The release

Despite being one of the clear highlights of Hunky Dory, ‘Life On Mars?’ was not released as a single until 1973, when David Bowie had attained world fame.

The fans loved ‘Life On Mars?’ when it was released as a single in July 1973, when it charted at Number 3 in the UK and stayed there for thirteen weeks. By that time Bowie had become a huge star. Back in December 1971 hardly anyone seemed to give a damn about us or Hunky Dory. Funny how things ch-ch-change…
Woody Woodmansey
Spider From Mars: My Life With Bowie

The single was released that year in France, Germany, Ireland, Italy, New Zealand, Portugal, South Africa, Spain, and the United Kingdom.

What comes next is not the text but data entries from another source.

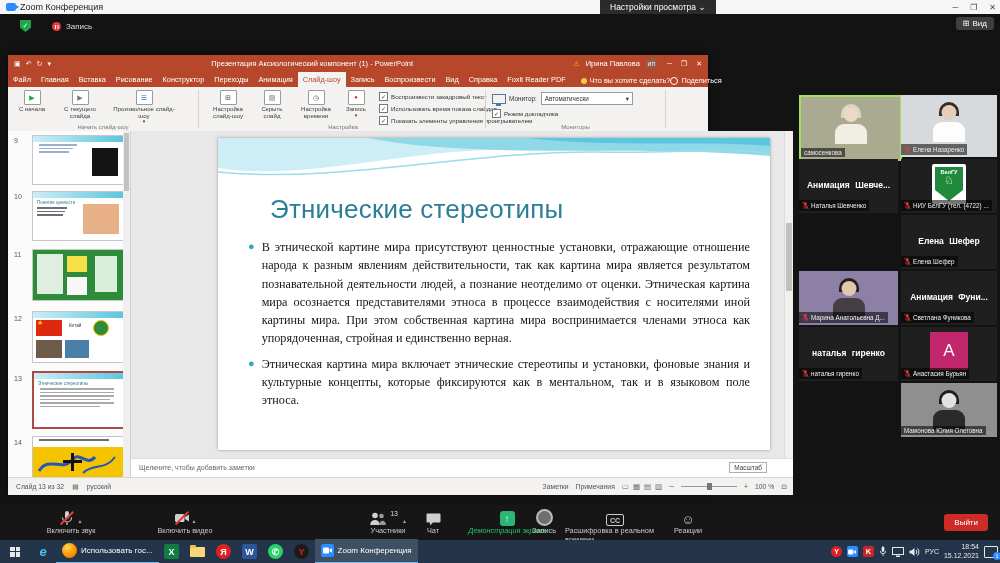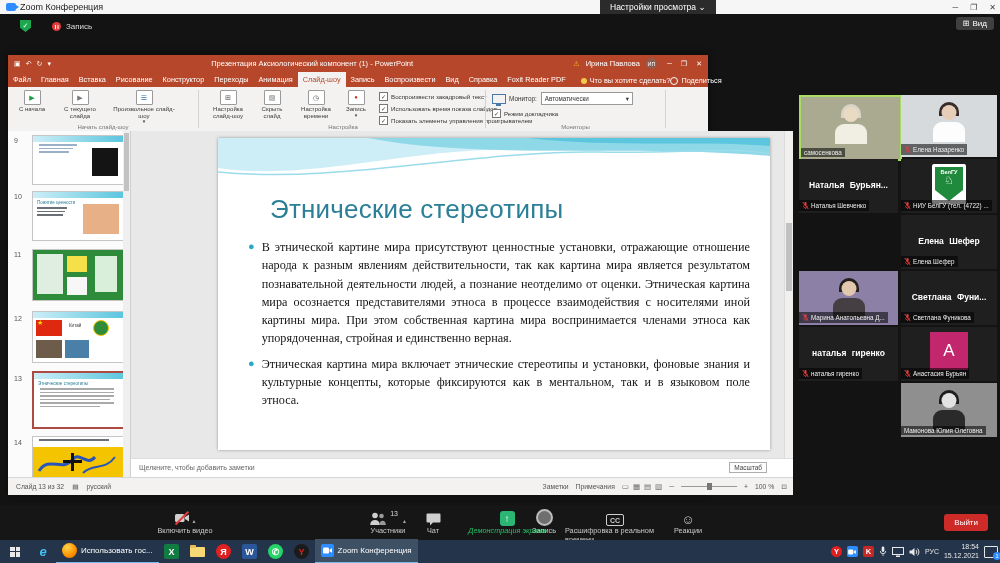--- a/index.html
+++ b/index.html
@@ -469,7 +469,7 @@
     </div>
 
     <div class="tile" style="left:2px;top:64px;width:99px;height:54px">
-      <div class="tname">Наталья  Бурьян...</div>
+      <div class="tname">Анимация  Шевче...</div>
       <div class="tlabel">
         <svg width="7" height="9" viewBox="0 0 10 12">
             <rect x="3.5" y="1" width="3" height="6" rx="1.5" fill="#e23b3b"></rect>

David’s thing was just to make the music industry more exciting, more colourful, more adventurous – and we were into that as well. But we didn’t think that 40 years later, ‘Life On Mars?’ would still be played on the radio every week. You couldn’t think like that. We just did our best job, for that track and on that day, and hoped that people would like it.
Mick ‘Woody’ Woodmansey, 2018
Music Republic Magazine

In the UK, Ireland, France, Germany, New Zealand and South Africa, the single had ‘The Man Who Sold The World’ on the b-side. In Portugal it was backed with ‘Black Country Rock’, while Spanish listeners had the more recent ‘Drive-In Saturday’. These singles were all released in June 1973.

The single reached number three in the UK, and remained on the chart for 13 weeks.

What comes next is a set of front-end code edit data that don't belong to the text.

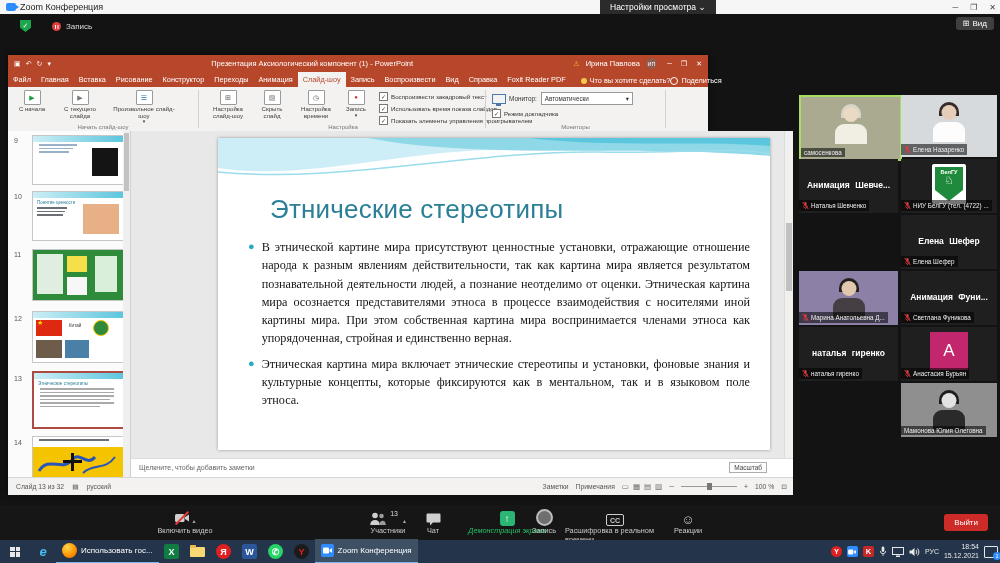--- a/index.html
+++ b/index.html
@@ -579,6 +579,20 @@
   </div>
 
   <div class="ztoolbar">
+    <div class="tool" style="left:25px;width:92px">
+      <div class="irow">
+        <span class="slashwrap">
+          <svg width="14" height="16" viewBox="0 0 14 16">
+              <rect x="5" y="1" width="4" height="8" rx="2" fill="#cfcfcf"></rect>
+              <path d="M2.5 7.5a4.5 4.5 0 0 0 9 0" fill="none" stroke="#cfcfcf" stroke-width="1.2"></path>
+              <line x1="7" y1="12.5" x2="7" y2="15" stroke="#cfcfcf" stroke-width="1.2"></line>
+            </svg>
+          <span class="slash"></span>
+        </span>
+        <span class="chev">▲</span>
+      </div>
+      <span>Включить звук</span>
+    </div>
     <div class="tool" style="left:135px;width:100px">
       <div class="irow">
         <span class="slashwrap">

‘Life On Mars?’ was released in Italy in December 1973, with ‘Amsterdam’ on the b-side.

On 13 June 1973, prior to a concert at the Gaumont State Theatre on London’s Kilburn High Road, Mick Rock directed Bowie in a promotional film for ‘Life On Mars?’

We had two cameras and we also used stills, so it was relatively sophisticated for its era. It stands up. I didn’t make a single penny out of those films at the time. However, once David split from MainMan and made his final settlement he gave me the visual rights. He has always been a gentleman.
Mick Rock
Classic Rock, November 2007

The shoot took place in Blandford West a studio in Ladbroke Grove.

As usual with David, we didn’t need many elements to produce a memorable clip. I found an all-white studio on Ladbroke Grove, Freddie Burretti provided a great new outfit, Pierre Laroche some brilliant make-up, and the charismatic Mr B was in five mimetic form. Very simple, yet somehow so sophisticated.
Mick Rock
Moonage Daydream: The Life And Times Of Ziggy Stardust

Bowie wore an ice-blue suit designed by Freddie Burretti, with make-up by Pierre Laroche.

I always knew when Pierre Laroche was having a bad day, as he would give me green eye shadow, which he knew I hated. Most of the time, though, he behaved, and was probably the most creative make-up artist I’ve worked with. When I brought all the kabuki powders back from Japan, he went crazy with them and for weeks my stage persona went all geisha.
David Bowie, 2002
Moonage Daydream: The Life And Times Of Ziggy Stardust

Bowie wasn’t very well-known when I first met him. There were about 400 people at Birmingham Town Hall in March 1972. But I was fascinated with him. Even though they were small audiences, he projected very big. I made videos for him – ‘Moonage Daydream’, ‘John, I’m Only Dancing’ and ‘The Jean Genie’. Then ‘Life On Mars’ was released as a single in the summer of ’73. The video production values are minimal, all born of necessity. There was no budget at all. I shot ‘Life On Mars?’ in a day at Earls Court. I loved Hunky Dory, but there was something about ‘Life On Mars?’ that really got me. I still couldn’t tell you what it’s about, but that’s art. I wouldn’t go as far as saying it’s like reading Rimbaud, but it is rock ’n’ roll poetry. There’s something Zen-like about that song, even though it’s so emotional. It was the song that sold me on David. It triggered me towards wanting to write something about him and take some pictures. And as a result, our relationship developed from that. All that came afterwards, from Iggy and Lou to Queen, came in the wake of the stimulation provided by that LP and, specifically, ‘Life On Mars?’. It’s the most significant Bowie song for me.